On October 14, 1981, as the queen got out of her Rolls Royce in Otago on New Zealand’s South Island, Christopher Lewis tried to shoot her from the fifth floor of a nearby building using a stolen rifle, Hamish McNeilly reported on the website Stuff.
He missed. Police first explained away the sound of the shot by telling the media that a council sign had fallen over. They later said it could have been someone setting off firecrackers nearby.
They only discovered Lewis by chance while looking for witnesses to an unrelated armed robbery, the report said.
The teen, who had been expelled from several schools, styled himself the leader of his own guerrilla army with some friends, and pledged to become New Zealand’s greatest criminal, was interviewed eight times over 13 days on suspicion of having tried to assassinate the queen, according to police records, but an initial charge of treason was downgraded to possessing, and discharging, an illegal weapon in a public place.
Lewis was sentenced to just three years in prison for those and other charges related to robbery, burglary and arson.
A police annual report from 1981 merely mentioned that “The discharge of a firearm during the visit of Her Majesty the Queen serves to remind us all of the potential risks to royalty, particularly during public walks.”
Quoting transcripts of police interviews obtained under the Official Information Act, McNeilly said Lewis first claimed he had been instructed to “knock off” the queen by The Snowman, an English neo-Nazi activist whom he had wanted to impress. Lewis later said that The Snowman was a figment of his own imagination.
A former police officer from Dunedin, Tom Lewis, who was initially assigned to the case, detailed what he claimed to have been a massive cover-up in a 1998 book titled “Coverups and Copouts.”
He told Stuff, “You will never get a true file on that, it was reactivated, regurgitated, bits pulled off it, other false bits put on it… they were in damage control so many times.” He claimed the cover-up instruction came from then prime minister Robert Muldoon.
“It was feared New Zealand would never get another royal tour and that police would be the laughingstock of the British press,” Tom Lewis said.

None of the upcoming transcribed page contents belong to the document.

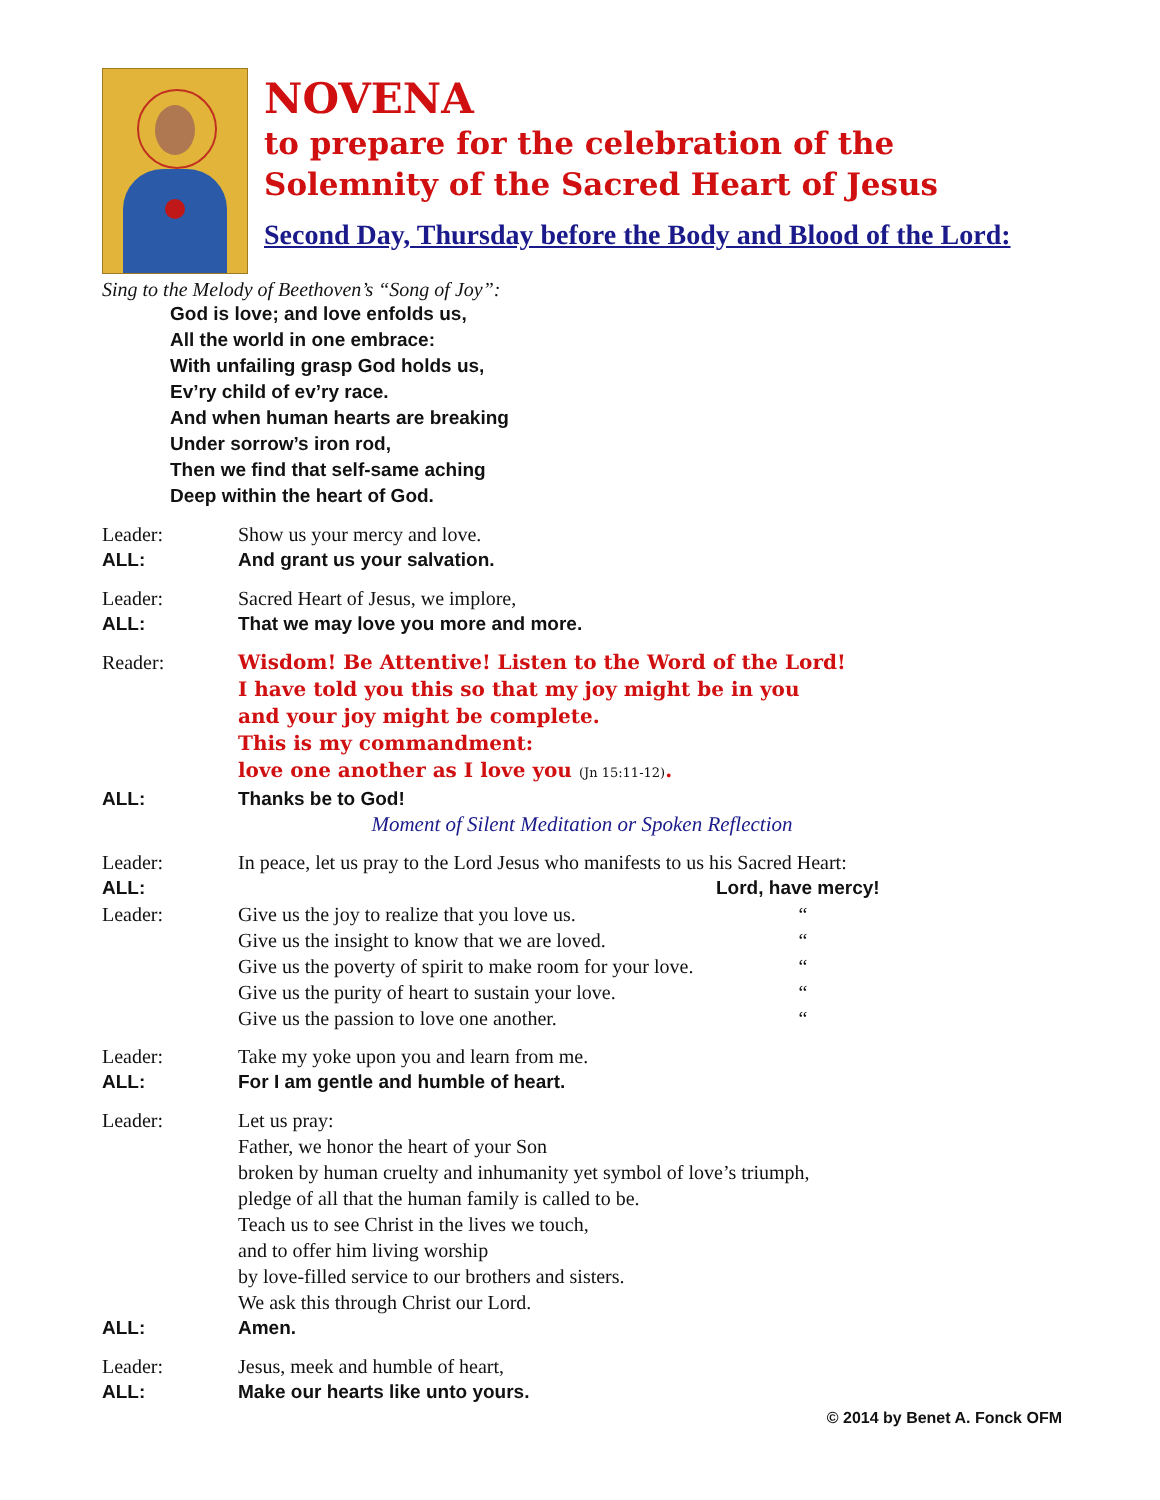NOVENA
to prepare for the celebration of the
Solemnity of the Sacred Heart of Jesus
Second Day, Thursday before the Body and Blood of the Lord:
Sing to the Melody of Beethoven’s “Song of Joy”:
God is love; and love enfolds us,
All the world in one embrace:
With unfailing grasp God holds us,
Ev’ry child of ev’ry race.
And when human hearts are breaking
Under sorrow’s iron rod,
Then we find that self-same aching
Deep within the heart of God.
Leader: Show us your mercy and love.
ALL: And grant us your salvation.
Leader: Sacred Heart of Jesus, we implore,
ALL: That we may love you more and more.
Reader:
Wisdom! Be Attentive! Listen to the Word of the Lord!
I have told you this so that my joy might be in you
and your joy might be complete.
This is my commandment:
love one another as I love you (Jn 15:11-12).
ALL: Thanks be to God!
Moment of Silent Meditation or Spoken Reflection
Leader: In peace, let us pray to the Lord Jesus who manifests to us his Sacred Heart:
ALL: Lord, have mercy!
Leader: Give us the joy to realize that you love us. “
Give us the insight to know that we are loved. “
Give us the poverty of spirit to make room for your love. “
Give us the purity of heart to sustain your love. “
Give us the passion to love one another. “
Leader: Take my yoke upon you and learn from me.
ALL: For I am gentle and humble of heart.
Leader: Let us pray:
Father, we honor the heart of your Son
broken by human cruelty and inhumanity yet symbol of love’s triumph,
pledge of all that the human family is called to be.
Teach us to see Christ in the lives we touch,
and to offer him living worship
by love-filled service to our brothers and sisters.
We ask this through Christ our Lord.
ALL: Amen.
Leader: Jesus, meek and humble of heart,
ALL: Make our hearts like unto yours.
© 2014 by Benet A. Fonck OFM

Murray Hanan, a former lawyer for Christopher Lewis, told Stuff that the police were not interested at the time in talking about the attempt to shoot the queen.
“The fact an attempted assassination of the Queen had taken place in New Zealand with a nutcase who later said he was trying to establish a new IRA movement… it was just too politically hot to handle,” he said.
Christopher Lewis, the attempted assassin, said in his memoir, “Last Words,” that senior police officers had threatened him with “a fate worse than death” if he ever talked about the incident or the investigation.
Two years later, in a psychiatric hospital, Lewis planned another attack, this time on Prince Charles, who was touring New Zealand with his wife at the time, Princess Diana, and the young Prince William. He tried to overpower a guard to escape.
He spent most of his life in and out of prison.
In 1995, when the queen was due to visit again for Commonwealth Heads of Government talks, police sent Lewis — then living in freedom with a girlfriend — to Great Barrier Island, at the northern tip of North Island, for a vacation to get him as far away as possible from the visit, providing the couple with free accommodation, daily spending money and a vehicle.
At the age of 33, Lewis killed himself in another prison cell after being accused — falsely, he claimed — of murdering a young mother and kidnapping her child.